The Navajo Nation recently filed suit against the United States government – to the tune of nearly $160 million – for damages and ongoing injuries resulting from a mine spill and the toxic waste that was released into the environment near the tribe’s territory.
The Environmental Protection Agency (EPA) has taken responsibility for the devastating spill, and the agency is also the lawsuit’s primary target. The lawsuit is seeking a cool $159 million in damages, as well as an additional $3.2 million to cover expenses that have already been submitted to the EPA but have not yet been reimbursed.
The catastrophic spill took place in August 2015. An EPA clean-up crew was tasked with pumping out and decontaminating sludge from the mine, but things took a turn for the worse when the team destabilized a dam of loose rocks. Consequently, this led to 3 million gallons of mine waste water and tailings – containing heavy metals like cadmium and lead, and other toxic elements like arsenic and beryllium – into Cement Creek, a tributary of the Animas River.
Naturally, the EPA has maintained that this incident was just an accident. However, some have proposed that this was no accident. It was predicted that perhaps the agency would intentionally sabotage the mine as a means to secure Superfund money. And sure enough, just over a year after the accident, the Gold King Mine was declared a Superfund site. On September 7, 2016, the EPA declared that the area would be on its list of contaminated areas due for federally funded clean-up.
Why weren’t they more careful the first time around? Who knows. NBC News even reported that the federal agency was well aware of the risks involved with the Gold King Mine. Their own internal documents have shown that they knew there was a serious potential for a disastrous “blowout” at an abandoned mine that could release “large volumes” of wastewater laced with heavy metals.
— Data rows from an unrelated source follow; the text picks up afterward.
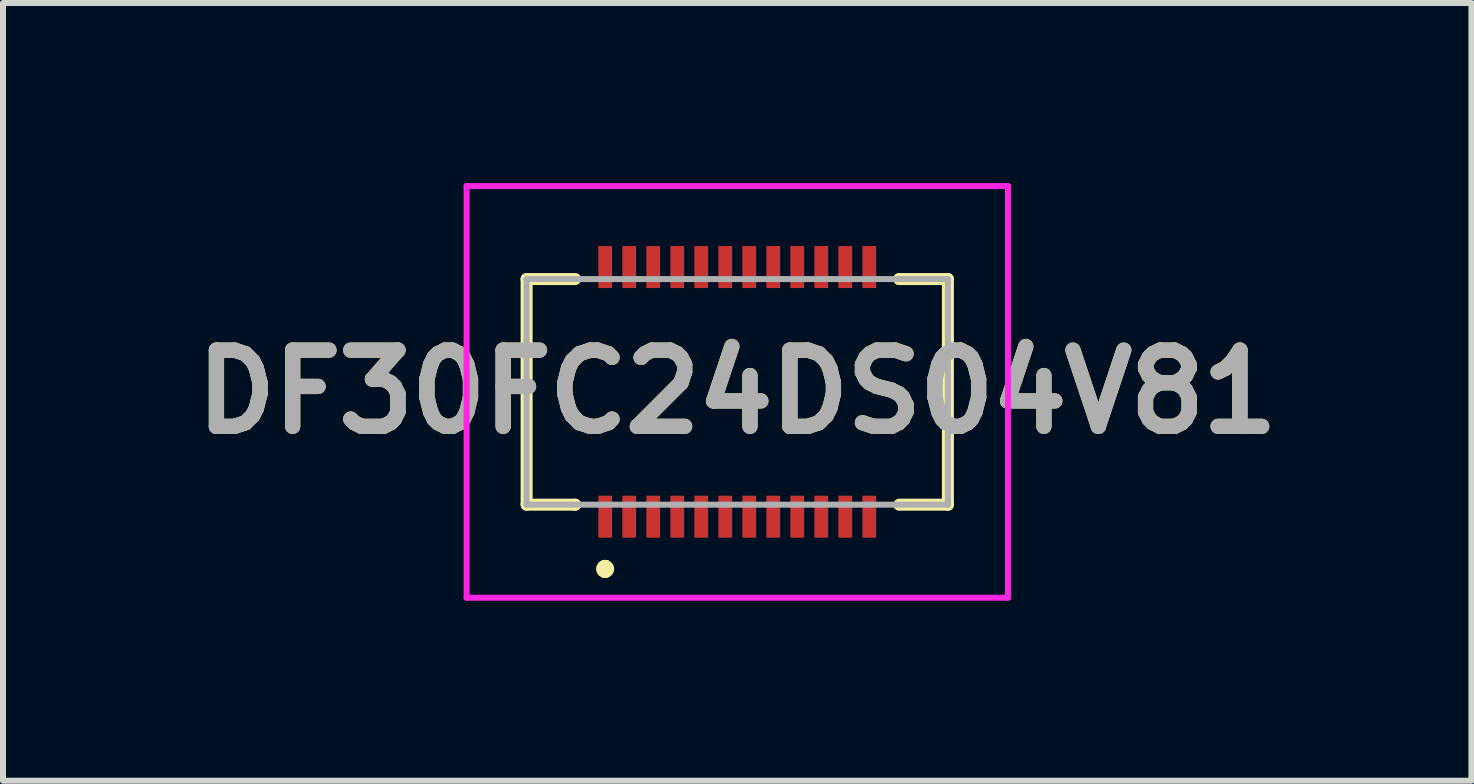
<source format=kicad_pcb>
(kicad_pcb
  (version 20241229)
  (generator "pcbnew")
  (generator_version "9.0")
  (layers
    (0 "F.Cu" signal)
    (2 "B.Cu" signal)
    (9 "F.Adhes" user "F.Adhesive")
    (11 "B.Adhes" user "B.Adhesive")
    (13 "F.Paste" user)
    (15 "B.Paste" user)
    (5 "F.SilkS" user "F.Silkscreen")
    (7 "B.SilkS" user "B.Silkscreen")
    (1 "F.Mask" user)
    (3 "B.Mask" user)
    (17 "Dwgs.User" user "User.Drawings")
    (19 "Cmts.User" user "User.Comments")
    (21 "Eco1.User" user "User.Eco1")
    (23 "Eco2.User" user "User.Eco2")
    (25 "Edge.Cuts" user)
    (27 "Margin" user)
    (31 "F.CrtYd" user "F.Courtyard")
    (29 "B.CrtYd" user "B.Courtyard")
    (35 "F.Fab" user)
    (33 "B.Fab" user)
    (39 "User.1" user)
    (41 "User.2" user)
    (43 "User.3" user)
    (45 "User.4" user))
  (footprint "DF30FC24DS04V81"
    (layer "F.Cu")
    (at 9.235 3.48)
    (property "Reference" "DF30FC24DS04V81" (at 0 0 0) (layer "F.SilkS") (effects (font (size 1.27 1.27) (thickness 0.254))))
    (attr smd)
    (fp_line (start -3.51 -1.88) (end -3.51 1.88) (stroke (width 0.2) (type solid)) (layer "F.SilkS"))
    (fp_line (start -3.51 1.88) (end -2.7 1.88) (stroke (width 0.2) (type solid)) (layer "F.SilkS"))
    (fp_line (start -2.7 -1.88) (end -3.51 -1.88) (stroke (width 0.2) (type solid)) (layer "F.SilkS"))
    (fp_line (start -2.7 1.88) (end -2.7 1.88) (stroke (width 0.2) (type solid)) (layer "F.SilkS"))
    (fp_line (start -2.2 2.9) (end -2.2 2.9) (stroke (width 0.2) (type solid)) (layer "F.SilkS"))
    (fp_line (start -2.2 2.9) (end -2.2 2.9) (stroke (width 0.2) (type solid)) (layer "F.SilkS"))
    (fp_line (start -2.2 3) (end -2.2 3) (stroke (width 0.2) (type solid)) (layer "F.SilkS"))
    (fp_line (start 2.7 -1.88) (end 2.7 -1.88) (stroke (width 0.2) (type solid)) (layer "F.SilkS"))
    (fp_line (start 2.7 1.88) (end 3.51 1.88) (stroke (width 0.2) (type solid)) (layer "F.SilkS"))
    (fp_line (start 3.51 -1.88) (end 2.7 -1.88) (stroke (width 0.2) (type solid)) (layer "F.SilkS"))
    (fp_line (start 3.51 1.88) (end 3.51 -1.88) (stroke (width 0.2) (type solid)) (layer "F.SilkS"))
    (fp_arc (start -2.2 2.9) (mid -2.15 2.95) (end -2.2 3) (stroke (width 0.2) (type solid)) (layer "F.SilkS"))
    (fp_arc (start -2.2 3) (mid -2.25 2.95) (end -2.2 2.9) (stroke (width 0.2) (type solid)) (layer "F.SilkS"))
    (fp_arc (start -2.2 3) (mid -2.25 2.95) (end -2.2 2.9) (stroke (width 0.2) (type solid)) (layer "F.SilkS"))
    (fp_line (start -4.51 -3.43) (end 4.51 -3.43) (stroke (width 0.1) (type solid)) (layer "F.CrtYd"))
    (fp_line (start -4.51 3.43) (end -4.51 -3.43) (stroke (width 0.1) (type solid)) (layer "F.CrtYd"))
    (fp_line (start 4.51 -3.43) (end 4.51 3.43) (stroke (width 0.1) (type solid)) (layer "F.CrtYd"))
    (fp_line (start 4.51 3.43) (end -4.51 3.43) (stroke (width 0.1) (type solid)) (layer "F.CrtYd"))
    (fp_line (start -3.51 -1.88) (end -3.51 1.88) (stroke (width 0.1) (type solid)) (layer "F.Fab"))
    (fp_line (start -3.51 1.88) (end 3.51 1.88) (stroke (width 0.1) (type solid)) (layer "F.Fab"))
    (fp_line (start 3.51 -1.88) (end -3.51 -1.88) (stroke (width 0.1) (type solid)) (layer "F.Fab"))
    (fp_line (start 3.51 1.88) (end 3.51 -1.88) (stroke (width 0.1) (type solid)) (layer "F.Fab"))
    (fp_text user "${REFERENCE}" (at 0 0 0) (layer "F.Fab") (effects (font (size 1.27 1.27) (thickness 0.254))))
    (pad "1" smd rect (at -2.2 2.08) (size 0.23 0.7) (layers "F.Cu" "F.Mask" "F.Paste"))
    (pad "2" smd rect (at -2.2 -2.08) (size 0.23 0.7) (layers "F.Cu" "F.Mask" "F.Paste"))
    (pad "3" smd rect (at -1.8 2.08) (size 0.23 0.7) (layers "F.Cu" "F.Mask" "F.Paste"))
    (pad "4" smd rect (at -1.8 -2.08) (size 0.23 0.7) (layers "F.Cu" "F.Mask" "F.Paste"))
    (pad "5" smd rect (at -1.4 2.08) (size 0.23 0.7) (layers "F.Cu" "F.Mask" "F.Paste"))
    (pad "6" smd rect (at -1.4 -2.08) (size 0.23 0.7) (layers "F.Cu" "F.Mask" "F.Paste"))
    (pad "7" smd rect (at -1 2.08) (size 0.23 0.7) (layers "F.Cu" "F.Mask" "F.Paste"))
    (pad "8" smd rect (at -1 -2.08) (size 0.23 0.7) (layers "F.Cu" "F.Mask" "F.Paste"))
    (pad "9" smd rect (at -0.6 2.08) (size 0.23 0.7) (layers "F.Cu" "F.Mask" "F.Paste"))
    (pad "10" smd rect (at -0.6 -2.08) (size 0.23 0.7) (layers "F.Cu" "F.Mask" "F.Paste"))
    (pad "11" smd rect (at -0.2 2.08) (size 0.23 0.7) (layers "F.Cu" "F.Mask" "F.Paste"))
    (pad "12" smd rect (at -0.2 -2.08) (size 0.23 0.7) (layers "F.Cu" "F.Mask" "F.Paste"))
    (pad "13" smd rect (at 0.2 2.08) (size 0.23 0.7) (layers "F.Cu" "F.Mask" "F.Paste"))
    (pad "14" smd rect (at 0.2 -2.08) (size 0.23 0.7) (layers "F.Cu" "F.Mask" "F.Paste"))
    (pad "15" smd rect (at 0.6 2.08) (size 0.23 0.7) (layers "F.Cu" "F.Mask" "F.Paste"))
    (pad "16" smd rect (at 0.6 -2.08) (size 0.23 0.7) (layers "F.Cu" "F.Mask" "F.Paste"))
    (pad "17" smd rect (at 1 2.08) (size 0.23 0.7) (layers "F.Cu" "F.Mask" "F.Paste"))
    (pad "18" smd rect (at 1 -2.08) (size 0.23 0.7) (layers "F.Cu" "F.Mask" "F.Paste"))
    (pad "19" smd rect (at 1.4 2.08) (size 0.23 0.7) (layers "F.Cu" "F.Mask" "F.Paste"))
    (pad "20" smd rect (at 1.4 -2.08) (size 0.23 0.7) (layers "F.Cu" "F.Mask" "F.Paste"))
    (pad "21" smd rect (at 1.8 2.08) (size 0.23 0.7) (layers "F.Cu" "F.Mask" "F.Paste"))
    (pad "22" smd rect (at 1.8 -2.08) (size 0.23 0.7) (layers "F.Cu" "F.Mask" "F.Paste"))
    (pad "23" smd rect (at 2.2 2.08) (size 0.23 0.7) (layers "F.Cu" "F.Mask" "F.Paste"))
    (pad "24" smd rect (at 2.2 -2.08) (size 0.23 0.7) (layers "F.Cu" "F.Mask" "F.Paste")))
  (gr_rect
    (start -3 -3)
    (end 21.469 9.96)
    (stroke (width 0.1) (type default))
    (fill no)
    (layer "Edge.Cuts")))
</source>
NBC News quotes the report as stating, “In addition, other collapses within the workings may have occurred creating additional water impounding conditions. Conditions may exist that could result in a blowout of the blockages and cause a release of large volumes of contaminated mine waters and sediment from inside the mine, which contain concentrated heavy metals.” A subsequent report from May of 2015 referenced similar concerns.
The catastrophe at the mine contaminated rivers in Colorado, New Mexico and Utah. Just days after the spill, NBC News reported that the EPA was claiming that the contaminant levels in the water had already returned to pre-spill levels, but experts warned that the toxic heavy metals had likely just sunk down into the sediment – just waiting to be stirred back up some day. You would think that the expert folks who work at the EPA would have reached the same conclusion, but then again, it is a federal agency.
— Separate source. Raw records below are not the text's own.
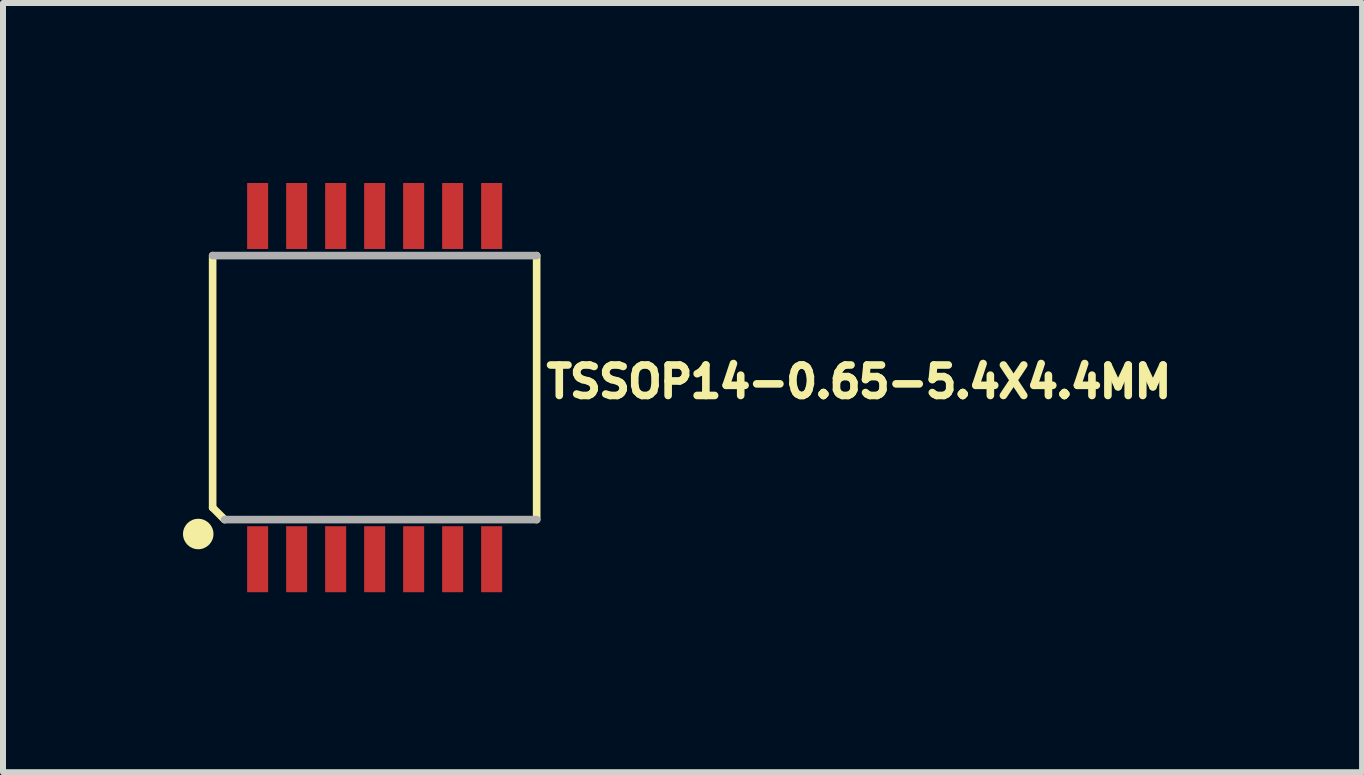
<source format=kicad_pcb>
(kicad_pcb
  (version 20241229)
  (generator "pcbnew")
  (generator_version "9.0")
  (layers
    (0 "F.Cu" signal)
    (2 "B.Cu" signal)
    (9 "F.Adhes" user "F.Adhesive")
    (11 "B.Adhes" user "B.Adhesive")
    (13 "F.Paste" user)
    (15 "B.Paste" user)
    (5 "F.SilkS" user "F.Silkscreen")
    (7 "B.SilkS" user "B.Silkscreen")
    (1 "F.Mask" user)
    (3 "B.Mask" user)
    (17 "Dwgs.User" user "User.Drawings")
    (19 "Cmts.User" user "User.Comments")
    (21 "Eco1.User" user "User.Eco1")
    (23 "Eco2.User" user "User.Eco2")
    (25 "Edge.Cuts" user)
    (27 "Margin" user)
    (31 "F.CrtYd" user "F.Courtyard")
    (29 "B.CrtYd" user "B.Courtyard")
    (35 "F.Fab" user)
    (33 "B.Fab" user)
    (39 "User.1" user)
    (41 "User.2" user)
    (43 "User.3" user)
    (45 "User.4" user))
  (footprint "TSSOP14-0.65-5.4X4.4MM"
    (layer "F.Cu")
    (at 3.194 3.41)
    (property "Reference" "TSSOP14-0.65-5.4X4.4MM" (at 2.8 0.2 0) (layer "F.SilkS") (effects (font (size 0.508 0.508) (thickness 0.127)) (justify left bottom)))
    (fp_line (start -2.7 2) (end -2.7 -2.2) (stroke (width 0.127) (type solid)) (layer "F.SilkS"))
    (fp_line (start -2.5 2.2) (end -2.7 2) (stroke (width 0.127) (type solid)) (layer "F.SilkS"))
    (fp_line (start 2.7 -2.2) (end 2.7 2.2) (stroke (width 0.127) (type solid)) (layer "F.SilkS"))
    (fp_circle (center -2.94 2.44) (end -2.813 2.44) (stroke (width 0.254) (type solid)) (fill yes) (layer "F.SilkS"))
    (fp_line (start -2.7 -2.2) (end 2.7 -2.2) (stroke (width 0.127) (type solid)) (layer "F.Fab"))
    (fp_line (start 2.7 2.2) (end -2.5 2.2) (stroke (width 0.127) (type solid)) (layer "F.Fab"))
    (pad "1" smd rect (at -1.95 2.86) (size 0.35 1.1) (layers "F.Cu" "F.Mask" "F.Paste"))
    (pad "2" smd rect (at -1.3 2.86) (size 0.35 1.1) (layers "F.Cu" "F.Mask" "F.Paste"))
    (pad "3" smd rect (at -0.65 2.86) (size 0.35 1.1) (layers "F.Cu" "F.Mask" "F.Paste"))
    (pad "4" smd rect (at 0 2.86) (size 0.35 1.1) (layers "F.Cu" "F.Mask" "F.Paste"))
    (pad "5" smd rect (at 0.65 2.86) (size 0.35 1.1) (layers "F.Cu" "F.Mask" "F.Paste"))
    (pad "6" smd rect (at 1.3 2.86) (size 0.35 1.1) (layers "F.Cu" "F.Mask" "F.Paste"))
    (pad "7" smd rect (at 1.95 2.86) (size 0.35 1.1) (layers "F.Cu" "F.Mask" "F.Paste"))
    (pad "8" smd rect (at 1.95 -2.86 180) (size 0.35 1.1) (layers "F.Cu" "F.Mask" "F.Paste"))
    (pad "9" smd rect (at 1.3 -2.86) (size 0.35 1.1) (layers "F.Cu" "F.Mask" "F.Paste"))
    (pad "10" smd rect (at 0.65 -2.86) (size 0.35 1.1) (layers "F.Cu" "F.Mask" "F.Paste"))
    (pad "11" smd rect (at 0 -2.86) (size 0.35 1.1) (layers "F.Cu" "F.Mask" "F.Paste"))
    (pad "12" smd rect (at -0.65 -2.86) (size 0.35 1.1) (layers "F.Cu" "F.Mask" "F.Paste"))
    (pad "13" smd rect (at -1.3 -2.86) (size 0.35 1.1) (layers "F.Cu" "F.Mask" "F.Paste"))
    (pad "14" smd rect (at -1.95 -2.86) (size 0.35 1.1) (layers "F.Cu" "F.Mask" "F.Paste")))
  (gr_rect
    (start -3 -3)
    (end 19.651 9.82)
    (stroke (width 0.1) (type default))
    (fill no)
    (layer "Edge.Cuts")))
</source>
The Navajo Nation’s lawsuit claims that the Gold King Mine spill has negatively impacted communities along the San Juan River in the tribe’s territory. In a press release, the Navajo Nation Attorney General Ethel Branch stated that the spill converted the river from a “life-giver and protector,” into a “threat” to the Navajo people, crops and animals.
The request for additional damages will cover long-term ecological and groundwater monitoring, assessments for livestock and agriculture, an on-site laboratory, additional water treatments, alternative water supply reservoirs, cultural preservation and the development of a plan to assess the damages to natural resources.
A letter signed by both the attorney general and attorney John C. Hueston, makes note of all the additional expenditures the Navajo Nation will have to make in order to keep their people safe – and it also accuses the EPA of failing to notify the tribe of the spill for “nearly two days.” The letter also accuses the agency of ignoring the potential dangers, stating that the agency had “insufficient emergency protocols in place,” and was “entirely unprepared to deal with the colossal damage it had unleashed.”
One can only imagine the hurt and anger the people of the Navajo Nation must feel. After all, the EPA has admitted that they knew there were serious risks involved with the Gold King Mine, and yet, the agency proved to be unable to deal with said consequences, or even take the proper precautions to prevent such a tragedy.